O QUE AS RELAÇÕES INTERNACIONAIS TÊM A APRENDER COM O HIDROFEMINISMO?

O QUE AS RELAÇÕES INTERNACIONAIS TÊM A APRENDER COM O HIDROFEMINISMO?

“Il Giardino” (2019) Marguerita Paoletti (Fonte: Arte Laguna World).

Diversas crenças e culturas traçam ligações entre o feminino e as águas. O hidrofeminismo bebe dessa fonte de conexões entre o feminino e o corpo aquático, incentivando pensarmos em uma teoria que, ao fazer essa intersecção entre gênero e meio ambiente, centraliza o papel das águas. Contudo, nas Relações Internacionais as águas sempre se configuraram como um meio de disputa e expansão, como um recurso sob posse do Estado, para ser utilizado em prol da manutenção de um sistema patriarcal capitalista e neocolonialista. O hidrofeminismo pode, então, nos oferecer uma nova forma de encarar essa relação entre Estados e corpos aquáticos.

▶ [EXTRATO DE DADOS]:

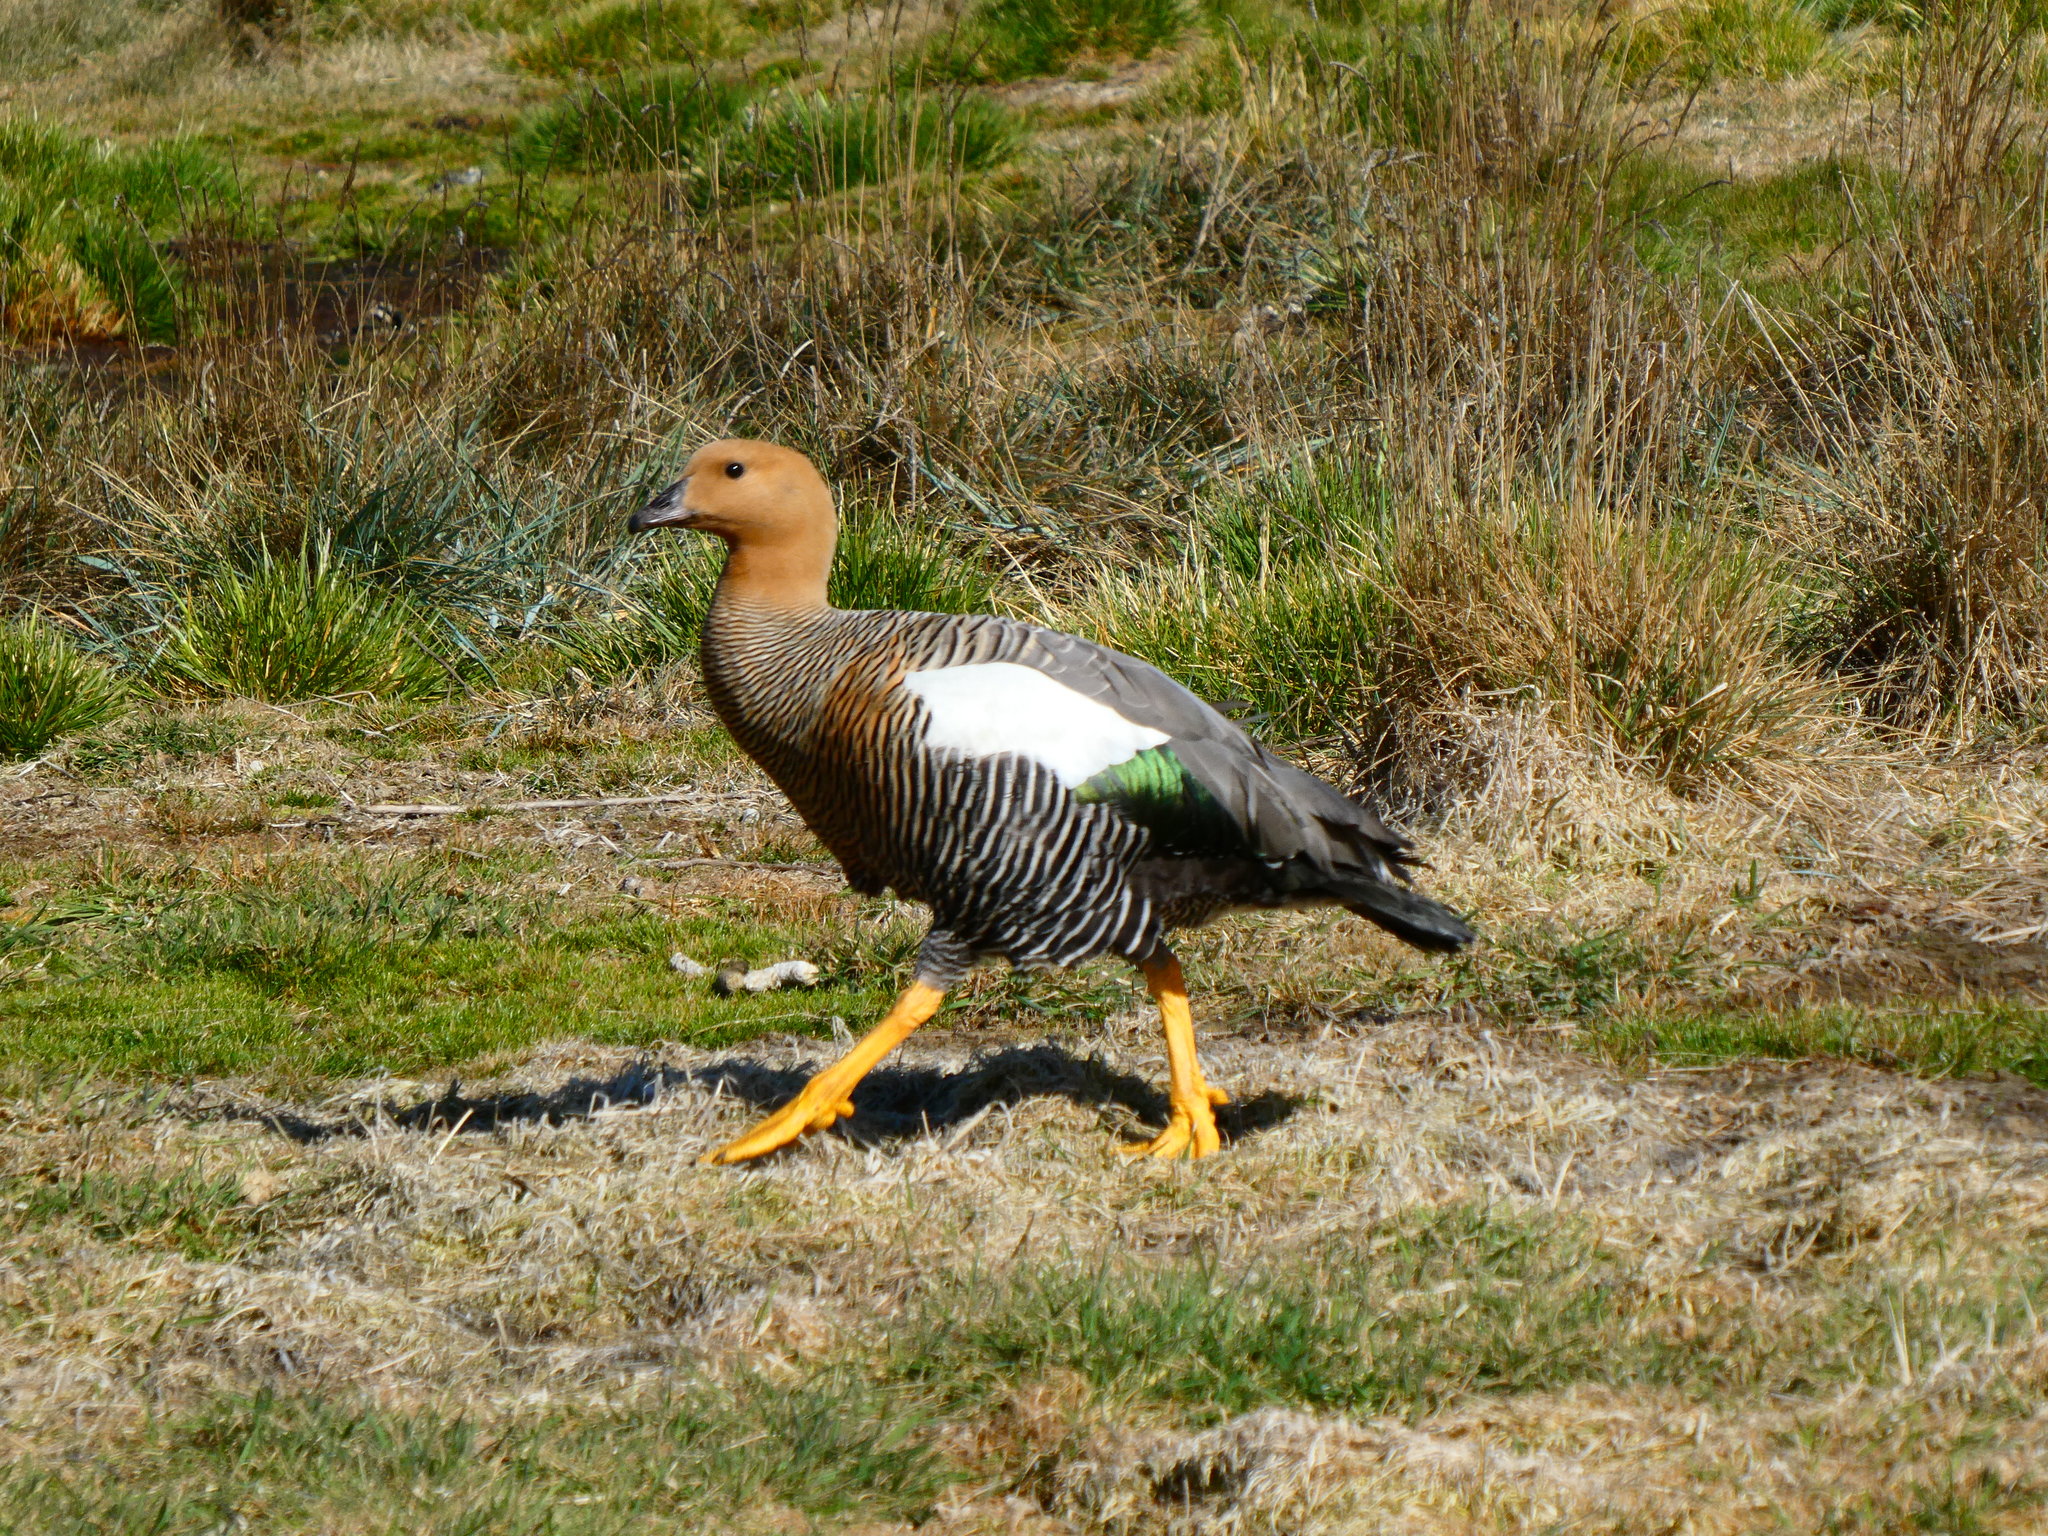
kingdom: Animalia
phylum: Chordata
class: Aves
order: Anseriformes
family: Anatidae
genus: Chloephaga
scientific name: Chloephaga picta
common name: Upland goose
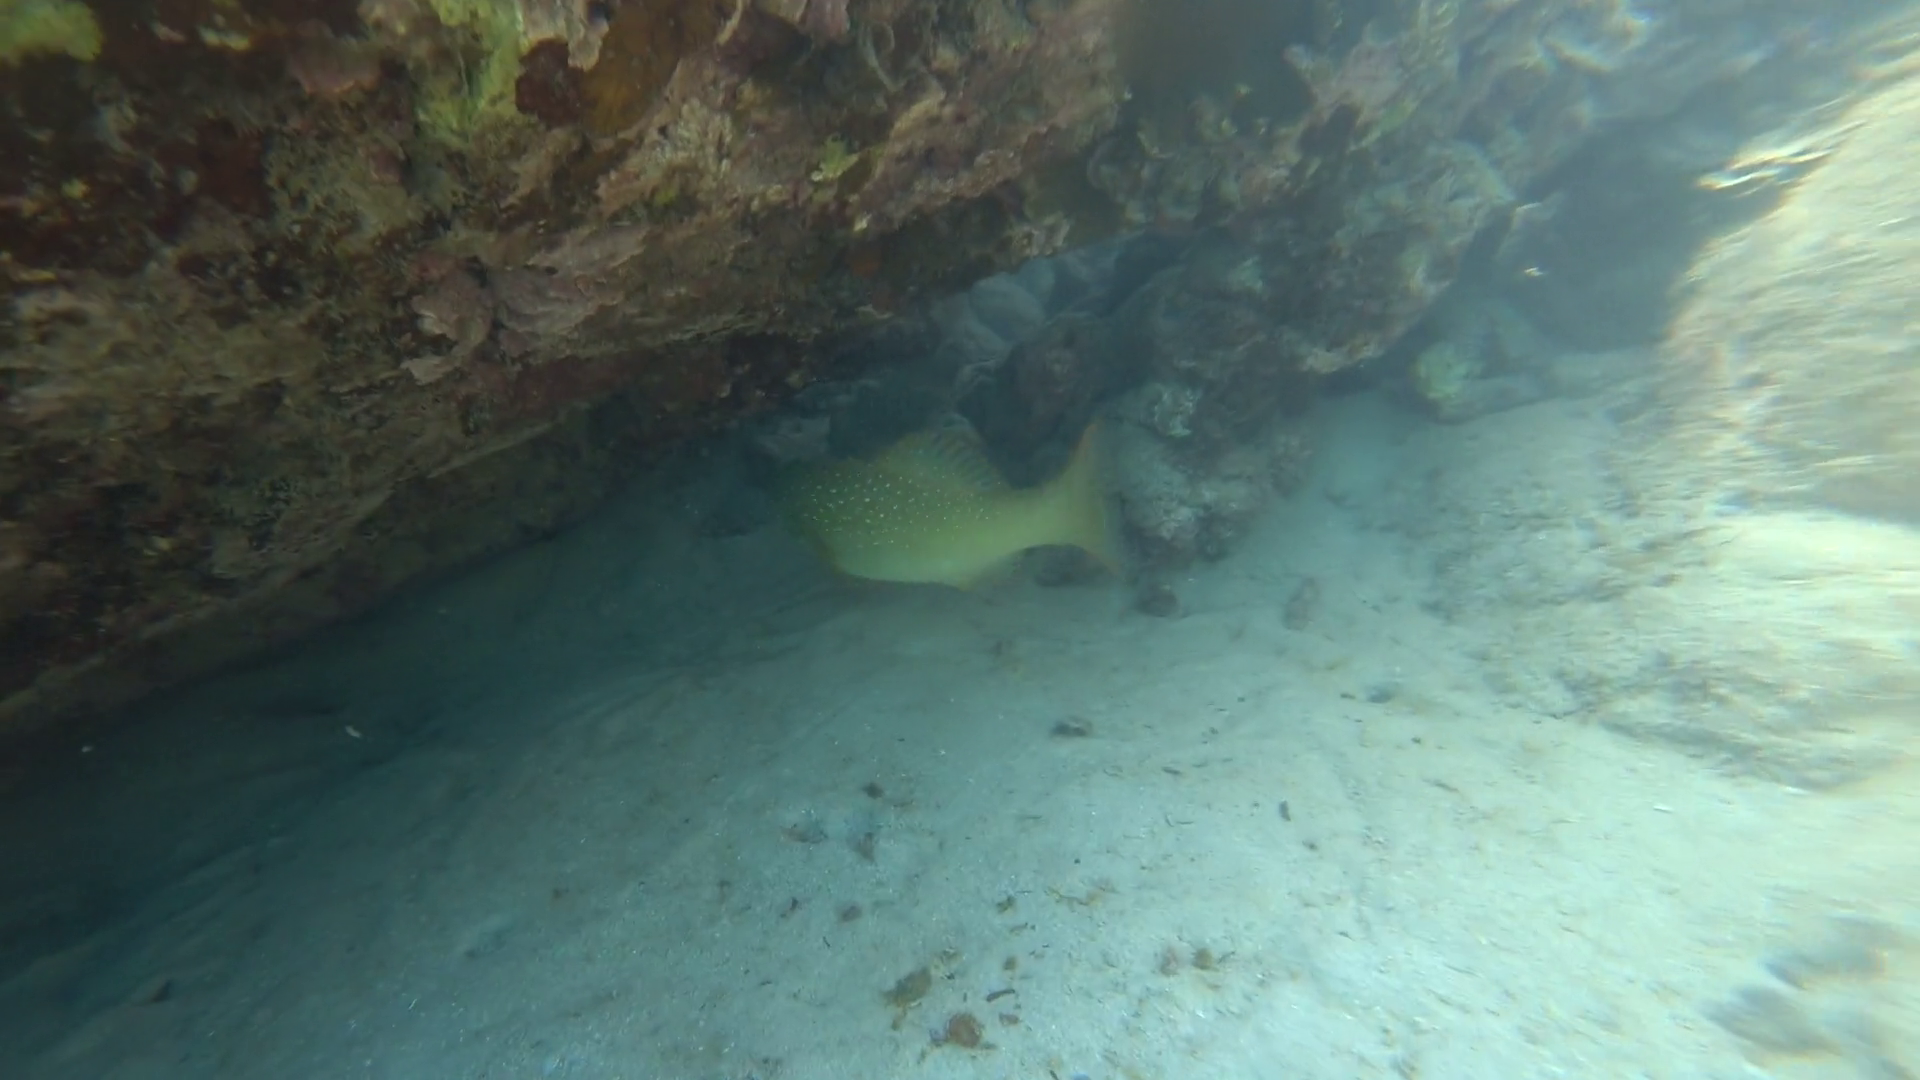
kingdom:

...

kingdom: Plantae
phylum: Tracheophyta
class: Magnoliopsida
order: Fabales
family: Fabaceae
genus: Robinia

...

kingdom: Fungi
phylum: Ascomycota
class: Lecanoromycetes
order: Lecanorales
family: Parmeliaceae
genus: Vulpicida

▶ [REQUISITOS DO EXERCÍCIO]:
[1] Traduza para o inglês a seguinte frase do texto sobre hidrofeminismo: "O hidrofeminismo pode, então, nos oferecer uma nova forma de encarar essa relação entre Estados e corpos aquáticos."
[2] Escreva a continuação do texto sobre hidrofeminismo a partir da última frase apresentada.

▶ [GABARITO]:
[1] Hydrofeminism can, then, offer us a new way of looking at this relationship between States and bodies of water.

[2]
O que é o hidrofeminismo?

O hidrofeminismo pode ser compreendido como uma ramificação do ecofeminismo, cunhado por Astrida Neimanis (2012), a partir de uma ideia pós-humanista, explorando a relação entre corpos femininos e corpos aquáticos. Embora possa soar um tanto abstrato, ou mesmo utópico, a teoria trabalha em cima de uma intersecção entre gênero e meio ambiente, especialmente a partir de uma “racionalidade aquosa”, ou seja, tendo as águas como ponto de partida. Como Denning (2022) apresenta, o hidrofeminismo aglomera uma série de trajetórias políticas, teóricas e criativas, no movimento de traçar uma conexão profunda e respeitosa entre humanos e não-humanos, por meio de toda e qualquer aglomeração de água que ocupa um espaço geográfico, ou seja, por meio de corpos aquáticos (Maggipinto et al., 2023).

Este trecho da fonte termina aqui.